Currently, built-in support for:
StaticVersionGenerator
- always returns the same version number.GitBuildVersionGenerator
- uses the number of commits + tags in the local git repo.EnvBuildVersionGenerator.Shippable
- uses BUILD_NUMBER
environment variable as the version number.EnvBuildVersionGenerator.CircleCi
- uses CIRCLE_BUILD_NUM
environment variable as the version number.EnvBuildVersionGenerator.Generic
- you can provide a name to an environment variable which holds the build counter.You can also implement your own generators by extending VersionGenerator
. You'll need to implement:
//return `true` is this generator can calculate the version-number at the moment.
//this could check for existance of an environment variable,
//or some file-system attribute/property (like git support), etc.
abstract fun isValidForEnvironment(): Boolean
//return an integer representing the version number.

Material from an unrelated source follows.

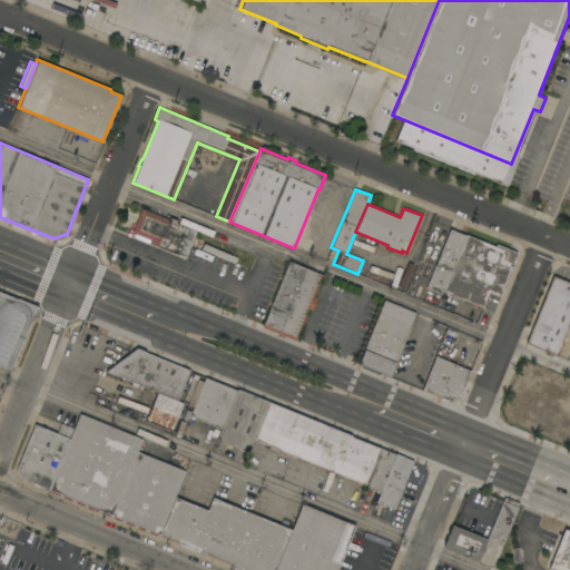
[(148,243),(149,243),(134,236),(135,234),(131,233),(141,208),(168,219),(169,217),(177,220),(176,223),(195,231),(185,257),(148,243)]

This could be the number of builds
//done so far, or the number of commits in the source-control system, etc.
protected abstract fun getVersionCode(generationData: GenerationData): Int
The default generators used are (in order)
1. EnvBuildVersionGenerator.CircleCi
2. EnvBuildVersionGenerator.Shippable
3. GitBuildVersionGenerator
4. StaticVersionGenerator
You can change that (especially, if you have a new generator) by call generate
which an ordered-list of generators
to use:
def generators = [
new net.evendanan.versiongenerator.generators.EnvBuildVersionGenerator.CircleCi(1650, 0),
new net.evendanan.versiongenerator.generators.GitBuildVersionGenerator(-2268, 0),
new net.evendanan.versiongenerator.generators.StaticVersionGenerator()
]
def versionData = versionGenerator.generateVersion(1, 8, 0, generators)
AnySoftKeyboard is using this plugin.